The play’s abstract nature focuses on morbid emotions, which Hollenbeck said attracted him to the production.

“With realism, it’s always about fighting back the emotion,” he said. “When you get into less realist works, not always, but there is a tendency to sort of let the emotions play out on stage. I think what I would say is that it strikes me as more truthful.”

Hollenbeck said he had a clear idea of what he wanted the performance to look like, and actors were given a rigid framework to develop their characters.

“There’s a lot in it happening really fast, and that’s kind of the way I wanted it, but I do think there may be some hurdles in understanding,” he said. “However, ambiguity can be effective if the actors know exactly what they’re doing. … So even if you don’t know what they’re talking about, you feel what they’re talking about.”

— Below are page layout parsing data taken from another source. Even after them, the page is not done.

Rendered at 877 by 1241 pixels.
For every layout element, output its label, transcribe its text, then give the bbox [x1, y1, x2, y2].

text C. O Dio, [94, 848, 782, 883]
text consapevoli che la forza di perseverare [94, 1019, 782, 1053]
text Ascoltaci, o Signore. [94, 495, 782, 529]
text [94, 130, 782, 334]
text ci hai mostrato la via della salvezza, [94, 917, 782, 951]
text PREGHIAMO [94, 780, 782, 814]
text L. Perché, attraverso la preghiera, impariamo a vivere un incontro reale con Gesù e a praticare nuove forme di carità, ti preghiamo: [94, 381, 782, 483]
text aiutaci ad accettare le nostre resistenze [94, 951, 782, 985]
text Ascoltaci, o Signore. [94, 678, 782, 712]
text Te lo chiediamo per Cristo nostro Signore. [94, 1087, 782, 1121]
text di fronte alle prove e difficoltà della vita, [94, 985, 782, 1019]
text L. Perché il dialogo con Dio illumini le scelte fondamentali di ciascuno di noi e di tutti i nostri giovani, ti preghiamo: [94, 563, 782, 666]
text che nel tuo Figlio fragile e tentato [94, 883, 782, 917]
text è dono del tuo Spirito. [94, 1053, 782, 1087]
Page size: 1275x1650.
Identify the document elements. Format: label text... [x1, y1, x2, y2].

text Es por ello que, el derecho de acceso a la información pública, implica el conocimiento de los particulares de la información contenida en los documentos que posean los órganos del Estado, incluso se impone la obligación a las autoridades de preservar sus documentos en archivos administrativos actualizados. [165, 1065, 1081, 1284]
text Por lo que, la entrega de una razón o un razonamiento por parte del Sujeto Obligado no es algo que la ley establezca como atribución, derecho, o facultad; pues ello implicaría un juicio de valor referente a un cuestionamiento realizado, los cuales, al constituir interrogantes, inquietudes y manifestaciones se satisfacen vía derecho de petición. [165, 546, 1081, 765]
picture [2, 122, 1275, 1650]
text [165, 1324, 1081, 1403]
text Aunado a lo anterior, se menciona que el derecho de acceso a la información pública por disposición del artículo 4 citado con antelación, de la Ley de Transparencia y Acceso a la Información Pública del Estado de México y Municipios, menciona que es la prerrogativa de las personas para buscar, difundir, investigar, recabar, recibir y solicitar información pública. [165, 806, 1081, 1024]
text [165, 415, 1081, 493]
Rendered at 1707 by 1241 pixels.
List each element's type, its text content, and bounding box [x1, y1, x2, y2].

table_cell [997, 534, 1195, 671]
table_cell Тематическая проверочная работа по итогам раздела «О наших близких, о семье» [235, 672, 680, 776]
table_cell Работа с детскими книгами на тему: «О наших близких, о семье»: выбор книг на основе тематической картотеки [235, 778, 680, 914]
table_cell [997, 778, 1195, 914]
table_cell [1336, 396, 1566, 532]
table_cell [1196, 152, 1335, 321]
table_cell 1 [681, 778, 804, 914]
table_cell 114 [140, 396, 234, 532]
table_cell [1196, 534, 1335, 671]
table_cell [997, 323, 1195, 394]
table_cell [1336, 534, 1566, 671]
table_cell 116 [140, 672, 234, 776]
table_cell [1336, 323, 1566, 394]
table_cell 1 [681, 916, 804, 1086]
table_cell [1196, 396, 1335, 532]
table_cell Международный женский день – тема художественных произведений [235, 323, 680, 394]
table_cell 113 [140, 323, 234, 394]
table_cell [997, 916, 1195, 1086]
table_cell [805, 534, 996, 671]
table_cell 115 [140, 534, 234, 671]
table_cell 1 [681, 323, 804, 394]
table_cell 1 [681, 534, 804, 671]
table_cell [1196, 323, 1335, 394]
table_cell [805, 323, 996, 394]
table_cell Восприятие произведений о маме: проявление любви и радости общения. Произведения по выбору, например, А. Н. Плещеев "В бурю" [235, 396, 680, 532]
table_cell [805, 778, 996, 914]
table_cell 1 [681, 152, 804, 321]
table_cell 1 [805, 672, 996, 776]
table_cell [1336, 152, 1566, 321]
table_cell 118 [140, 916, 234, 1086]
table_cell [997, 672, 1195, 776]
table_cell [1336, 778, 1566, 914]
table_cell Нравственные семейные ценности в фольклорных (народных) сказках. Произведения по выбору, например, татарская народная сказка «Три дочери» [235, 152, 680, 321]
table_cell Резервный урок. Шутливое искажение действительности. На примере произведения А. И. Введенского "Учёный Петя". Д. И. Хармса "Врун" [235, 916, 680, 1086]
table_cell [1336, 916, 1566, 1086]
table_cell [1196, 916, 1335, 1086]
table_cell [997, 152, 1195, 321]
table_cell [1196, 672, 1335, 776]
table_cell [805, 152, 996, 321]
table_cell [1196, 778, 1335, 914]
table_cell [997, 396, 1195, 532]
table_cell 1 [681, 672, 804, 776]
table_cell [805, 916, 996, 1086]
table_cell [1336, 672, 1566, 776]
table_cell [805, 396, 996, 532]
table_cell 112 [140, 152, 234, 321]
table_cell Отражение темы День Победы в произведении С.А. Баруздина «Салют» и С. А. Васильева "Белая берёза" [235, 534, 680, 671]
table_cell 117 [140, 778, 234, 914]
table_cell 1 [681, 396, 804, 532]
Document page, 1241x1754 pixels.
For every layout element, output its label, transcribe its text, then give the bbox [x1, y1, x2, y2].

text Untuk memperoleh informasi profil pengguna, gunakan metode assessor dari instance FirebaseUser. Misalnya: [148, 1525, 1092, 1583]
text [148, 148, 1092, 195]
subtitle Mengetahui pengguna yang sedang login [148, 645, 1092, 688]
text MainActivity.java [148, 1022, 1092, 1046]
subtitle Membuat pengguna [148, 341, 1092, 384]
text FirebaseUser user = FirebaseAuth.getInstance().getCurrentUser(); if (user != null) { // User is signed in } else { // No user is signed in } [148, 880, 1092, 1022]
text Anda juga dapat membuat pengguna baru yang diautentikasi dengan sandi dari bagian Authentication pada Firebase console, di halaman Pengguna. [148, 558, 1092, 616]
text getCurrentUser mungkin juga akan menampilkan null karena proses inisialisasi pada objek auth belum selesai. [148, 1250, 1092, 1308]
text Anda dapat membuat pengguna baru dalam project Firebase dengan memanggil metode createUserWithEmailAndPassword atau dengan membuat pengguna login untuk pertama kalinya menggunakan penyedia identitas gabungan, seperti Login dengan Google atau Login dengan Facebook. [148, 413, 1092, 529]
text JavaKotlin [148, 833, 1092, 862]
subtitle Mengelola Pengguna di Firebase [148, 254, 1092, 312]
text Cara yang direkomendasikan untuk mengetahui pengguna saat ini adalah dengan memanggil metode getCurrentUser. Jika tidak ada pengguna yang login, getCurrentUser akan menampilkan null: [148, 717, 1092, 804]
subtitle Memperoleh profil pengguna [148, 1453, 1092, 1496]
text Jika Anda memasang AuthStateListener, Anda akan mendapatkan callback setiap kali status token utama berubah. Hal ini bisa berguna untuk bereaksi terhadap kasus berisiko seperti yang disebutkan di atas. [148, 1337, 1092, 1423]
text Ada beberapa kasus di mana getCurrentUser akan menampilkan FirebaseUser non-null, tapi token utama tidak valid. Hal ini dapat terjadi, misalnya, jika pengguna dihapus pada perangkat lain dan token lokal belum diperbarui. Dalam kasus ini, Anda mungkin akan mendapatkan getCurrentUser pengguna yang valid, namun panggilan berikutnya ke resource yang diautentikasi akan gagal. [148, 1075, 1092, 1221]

When the play came together, Hollenbeck said he discovered the faint hope Strindberg alludes to, despite Hollenbeck’s initial unease about being a first-time director. He said the experience taught him that life’s downfalls are worth enduring.

“I think my experience trying to get this play up has sort of proven to me its relevance,” he said. “It’s a difficult process getting a play from an idea to an actual thing. It’s a task of networking with people, but it’s also a task of fighting with yourself and getting yourself to go to the next step and encouraging yourself to have the confidence to rise above any sort of mishaps that may occur.”